What has been driving this trend?

Offshore has been a strategic focus for several South African managers over the past few years and it’s been particularly evident in the way they have reinforced their offshore capabilities. Some managers have expanded their offshore teams, while other managers have selected to partner with an offshore based fund manager instead. This shouldn’t come as a surprise given the strong investment case for offshore equities.

The relaxation of foreign exchange limitations, from 15% to 25%, in recent years has also contributed considerably to this trend. In essence, a fund manager now has the ability to invest up to 25% of pre-retirement money in offshore assets as permitted by Regulation 28 of the Pension Funds Act.

Investors have also been beneficiaries of a significant number of ballot requests. Fund managers have been requesting investors to vote for the inclusion of offshore in the mandate of funds that did not previously make provision for offshore.

Evidence therefore suggests that onshore funds are bound to have a greater portion invested offshore. It is therefore critical that investors understand the drivers of return of the offshore component given the pronounced impact it can have on the performance of an onshore portfolio.

There are typically two drivers of return. Firstly, the performance of the underlying asset class i.e. offshore equities, which is the most obvious one. Secondly, the movement of the rand that often causes confusion amongst investors.

A simplistic example will be used to illustrate this concept. If a South African investor were invested in the MSCI AC World index (USD) during 2011, the underlying asset class (offshore equities) would have returned a loss of 10% (ex-dividends) for the year. The rand on the other hand depreciated significantly (between 18-22%) against the major currencies in 2011, which would have contributed positively to performance. The effect is a 10% positive return in the pocket of an SA investor as the extreme weakness of the rand negated the poor performance from offshore equities.

If one considers the performance drivers in 2011, offshore equities and bonds would have contributed significantly to the performance of a balanced onshore portfolio. The outperformance relative to local asset classes can mainly be attributed to the extreme weakness of the rand as risk aversion returned to global markets in the latter part of 2011. The converse is however also true where a particularly strong rand, as in 2010, will detract from the performance of the underlying offshore asset class.

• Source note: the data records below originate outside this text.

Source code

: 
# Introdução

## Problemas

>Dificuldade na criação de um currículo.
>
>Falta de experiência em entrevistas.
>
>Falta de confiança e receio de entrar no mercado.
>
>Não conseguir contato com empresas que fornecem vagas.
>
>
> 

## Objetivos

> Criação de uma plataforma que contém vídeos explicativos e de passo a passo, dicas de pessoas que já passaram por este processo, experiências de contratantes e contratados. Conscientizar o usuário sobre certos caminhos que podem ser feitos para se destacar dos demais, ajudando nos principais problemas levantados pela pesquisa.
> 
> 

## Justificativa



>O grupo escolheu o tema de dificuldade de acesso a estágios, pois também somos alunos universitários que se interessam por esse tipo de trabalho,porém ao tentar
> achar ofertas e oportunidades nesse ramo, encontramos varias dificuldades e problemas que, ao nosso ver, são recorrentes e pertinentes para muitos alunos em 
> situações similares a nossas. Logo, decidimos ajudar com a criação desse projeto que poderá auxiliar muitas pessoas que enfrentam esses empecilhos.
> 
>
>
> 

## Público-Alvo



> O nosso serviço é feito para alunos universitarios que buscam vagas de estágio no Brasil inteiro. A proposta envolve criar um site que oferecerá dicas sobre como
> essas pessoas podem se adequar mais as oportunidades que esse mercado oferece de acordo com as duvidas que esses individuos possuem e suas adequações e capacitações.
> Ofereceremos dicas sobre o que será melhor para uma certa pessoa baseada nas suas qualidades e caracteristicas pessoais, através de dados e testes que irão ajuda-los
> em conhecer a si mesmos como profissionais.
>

 (Click on image to enlarge)

Source: MoneyMate (includes dividends)

Whilst the arguments for offshore investing are compelling and the benefits are considerable, in practice it’s often found that investors are not benefiting from this trend. The flexibility of choice combined with a misconception of the drivers of performance within a fund, unfortunately often lead to poor decisions that destroy value. Investors essentially chase performance by switching out of underperforming funds and into the top performing ones without reasons to substantiate their decisions.

For instance, even though offshore has been a strong driver of performance in 2011 this was not the case in 2010 or 2009. Investor behaviour shows that in 2010 several investors unknowingly switched out of funds with a large exposure to offshore assets - due to underperformance relative to peers - and into better performing funds which contained limited offshore assets. In essence, they destroyed value based on poor decisions.

The strategy of some fund managers will incorporate offshore investing to a greater extent than others, while a selected few are still firm believers in pure onshore portfolios. Investors are therefore urged to find a suitable strategy that meets their objectives. If one understands the context in which your fund performs, you are bound to make better investment decisions and will be able to capitalise on good investment opportunities.